### Provided passage

+-------+

Baskin (2015)

ABOUT THE AUTHOR: Roger Braden runs the Facebook group Valley Nightmares, which is all about the history of the films that played at the drive-ins and theaters in his home state of Kentucky. He’s a great guy and I’m excited to read his take on this movie.

Originally a short film that impressed, creator Can Evrenol was able to acquire around $350k and given the go ahead to expand on his story and make Baskin his feature film debut.

And what a debut it is.

Released in 2015 to various, high profile film festivals, it didn’t open wide in Turkey until January 1, 2016. Filmed over 28 nights in his native Istanbul, mostly without permits, Evrenol’s story is tension filled, dark and violent. It’s a film that I feel fits into the best of Clive Barker’s twisted universe, mixes in some Fulci, and expands on it.

+-------+

### Provided records
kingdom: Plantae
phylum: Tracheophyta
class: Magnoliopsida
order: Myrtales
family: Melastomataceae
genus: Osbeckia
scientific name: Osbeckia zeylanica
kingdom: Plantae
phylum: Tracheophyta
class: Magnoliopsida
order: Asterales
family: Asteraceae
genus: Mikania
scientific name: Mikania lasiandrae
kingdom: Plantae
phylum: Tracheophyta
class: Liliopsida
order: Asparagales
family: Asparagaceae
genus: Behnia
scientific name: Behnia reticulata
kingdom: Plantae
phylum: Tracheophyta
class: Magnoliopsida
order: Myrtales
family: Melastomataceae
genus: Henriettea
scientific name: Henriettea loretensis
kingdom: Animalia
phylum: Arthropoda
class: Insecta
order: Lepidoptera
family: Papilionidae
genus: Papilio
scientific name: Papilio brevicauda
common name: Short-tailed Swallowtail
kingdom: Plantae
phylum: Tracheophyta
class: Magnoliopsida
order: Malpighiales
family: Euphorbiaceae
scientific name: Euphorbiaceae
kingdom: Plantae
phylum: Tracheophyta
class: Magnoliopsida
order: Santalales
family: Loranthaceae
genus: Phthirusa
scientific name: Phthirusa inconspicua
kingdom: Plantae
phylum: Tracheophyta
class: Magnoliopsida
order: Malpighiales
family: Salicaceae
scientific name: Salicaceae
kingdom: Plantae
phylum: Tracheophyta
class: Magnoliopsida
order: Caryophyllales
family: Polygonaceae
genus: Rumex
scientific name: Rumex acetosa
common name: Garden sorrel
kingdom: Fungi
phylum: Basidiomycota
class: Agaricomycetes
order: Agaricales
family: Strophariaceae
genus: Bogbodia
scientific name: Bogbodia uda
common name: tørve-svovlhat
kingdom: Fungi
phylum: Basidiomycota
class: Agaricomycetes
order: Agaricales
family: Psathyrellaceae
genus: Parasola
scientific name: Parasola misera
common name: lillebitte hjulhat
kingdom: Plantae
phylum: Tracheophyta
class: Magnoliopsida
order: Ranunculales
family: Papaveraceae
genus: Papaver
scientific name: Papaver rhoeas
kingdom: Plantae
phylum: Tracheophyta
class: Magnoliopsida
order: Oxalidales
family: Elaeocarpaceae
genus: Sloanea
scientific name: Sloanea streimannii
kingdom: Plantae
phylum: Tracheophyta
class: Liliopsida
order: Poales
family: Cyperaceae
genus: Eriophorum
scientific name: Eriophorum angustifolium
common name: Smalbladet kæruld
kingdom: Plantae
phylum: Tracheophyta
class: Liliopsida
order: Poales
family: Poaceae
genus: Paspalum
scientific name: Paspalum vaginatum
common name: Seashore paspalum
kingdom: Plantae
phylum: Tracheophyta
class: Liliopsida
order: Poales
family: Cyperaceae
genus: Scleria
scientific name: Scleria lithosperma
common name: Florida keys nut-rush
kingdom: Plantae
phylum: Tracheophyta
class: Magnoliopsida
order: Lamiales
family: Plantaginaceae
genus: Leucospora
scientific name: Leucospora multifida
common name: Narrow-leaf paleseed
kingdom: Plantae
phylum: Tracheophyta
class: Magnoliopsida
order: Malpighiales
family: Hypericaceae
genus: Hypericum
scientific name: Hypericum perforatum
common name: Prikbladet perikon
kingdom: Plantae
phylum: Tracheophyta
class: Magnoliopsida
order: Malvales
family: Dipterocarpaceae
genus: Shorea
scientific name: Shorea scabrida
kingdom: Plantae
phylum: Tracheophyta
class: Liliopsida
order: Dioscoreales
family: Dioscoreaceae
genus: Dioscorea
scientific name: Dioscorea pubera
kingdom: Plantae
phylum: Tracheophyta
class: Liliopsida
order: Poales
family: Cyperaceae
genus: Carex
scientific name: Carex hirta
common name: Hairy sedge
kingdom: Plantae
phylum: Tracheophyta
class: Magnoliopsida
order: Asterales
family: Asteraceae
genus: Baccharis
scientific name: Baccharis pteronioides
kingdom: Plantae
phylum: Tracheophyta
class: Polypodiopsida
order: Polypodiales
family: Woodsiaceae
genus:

+-------+

### Activity 1
According to the Baskin review, over how many nights was the film shot?
### Activity 2
Rewrite the Baskin review starting with "Baskin (2015)" and going on through "debut it is.", replacing "debut" with "premiere".

### Reply 1
28 nights

### Reply 2
Baskin (2015)

ABOUT THE AUTHOR: Roger Braden runs the Facebook group Valley Nightmares, which is all about the history of the films that played at the drive-ins and theaters in his home state of Kentucky. He’s a great guy and I’m excited to read his take on this movie.

Originally a short film that impressed, creator Can Evrenol was able to acquire around $350k and given the go ahead to expand on his story and make Baskin his feature film premiere.

And what a premiere it is.